- [Selected extract]:
How the Hack on Coinrail Affected the Price of Bitcoin

The South Korean cryptocurrency exchange Coinrail has joined the ever-growing list of exchanges hacked this year.

The exchange is relatively small and was slightly ranked in the world’s top 90 according to CoinMarketCap, based on its trading volume.

Regardless of its size, the exchange had a large volume of coins, which seems to have attracted an intrusion into its platform.

According to reports, the hacker(s) made away with different cryptocurrencies, mainly Pundi X (which was recently launched), and it is alleged that $19 million worth of NPXS tokens were stolen, Aston X worth over $13 million, Dent worth nearly $6 million and Tron worth over $1 million. In total, all the stolen assets were worth close to $40 million.

Fortunately, the firms issuing the tokens were not directly affected by the intrusion. It’s believed that the tokens taken belonged to Coinrail users.

After the hack, it’s clear that Pundi X and Aston were the most affected, with Pundi X alleging that the intrusion impacted some 3 percent of its total volume of tokens. Since then, Pundi X has ceased trading of its tokens across all the exchanges, while Aston has put a freeze on its affected tokens.

Saved entries:
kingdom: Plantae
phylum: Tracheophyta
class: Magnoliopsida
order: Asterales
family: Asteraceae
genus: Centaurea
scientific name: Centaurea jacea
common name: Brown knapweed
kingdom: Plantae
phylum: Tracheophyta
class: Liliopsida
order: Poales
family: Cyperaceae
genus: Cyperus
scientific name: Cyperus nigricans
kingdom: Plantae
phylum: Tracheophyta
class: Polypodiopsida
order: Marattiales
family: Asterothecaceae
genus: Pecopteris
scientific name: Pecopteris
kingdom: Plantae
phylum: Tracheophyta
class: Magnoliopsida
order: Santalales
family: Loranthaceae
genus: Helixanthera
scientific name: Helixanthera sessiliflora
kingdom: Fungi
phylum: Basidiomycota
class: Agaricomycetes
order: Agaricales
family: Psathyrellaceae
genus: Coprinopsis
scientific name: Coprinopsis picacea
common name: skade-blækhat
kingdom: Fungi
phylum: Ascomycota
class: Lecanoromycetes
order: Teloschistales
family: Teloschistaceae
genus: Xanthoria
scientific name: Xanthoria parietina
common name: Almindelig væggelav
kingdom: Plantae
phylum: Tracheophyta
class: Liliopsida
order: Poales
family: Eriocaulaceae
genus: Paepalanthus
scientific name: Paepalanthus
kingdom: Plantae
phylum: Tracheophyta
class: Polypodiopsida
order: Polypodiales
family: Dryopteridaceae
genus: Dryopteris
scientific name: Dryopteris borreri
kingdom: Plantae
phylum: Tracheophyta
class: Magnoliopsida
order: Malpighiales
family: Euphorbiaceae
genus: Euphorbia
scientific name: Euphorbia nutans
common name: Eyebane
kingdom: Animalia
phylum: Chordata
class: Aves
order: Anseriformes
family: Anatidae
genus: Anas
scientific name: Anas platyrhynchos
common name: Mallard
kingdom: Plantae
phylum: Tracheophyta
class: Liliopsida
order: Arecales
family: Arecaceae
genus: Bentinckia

- [Your goal]:
Copy out the text on the Coinrail hack word for word, in full.

- [Answer section]:
How the Hack on Coinrail Affected the Price of Bitcoin

The South Korean cryptocurrency exchange Coinrail has joined the ever-growing list of exchanges hacked this year.

The exchange is relatively small and was slightly ranked in the world’s top 90 according to CoinMarketCap, based on its trading volume.

Regardless of its size, the exchange had a large volume of coins, which seems to have attracted an intrusion into its platform.

According to reports, the hacker(s) made away with different cryptocurrencies, mainly Pundi X (which was recently launched), and it is alleged that $19 million worth of NPXS tokens were stolen, Aston X worth over $13 million, Dent worth nearly $6 million and Tron worth over $1 million. In total, all the stolen assets were worth close to $40 million.

Fortunately, the firms issuing the tokens were not directly affected by the intrusion. It’s believed that the tokens taken belonged to Coinrail users.

After the hack, it’s clear that Pundi X and Aston were the most affected, with Pundi X alleging that the intrusion impacted some 3 percent of its total volume of tokens. Since then, Pundi X has ceased trading of its tokens across all the exchanges, while Aston has put a freeze on its affected tokens.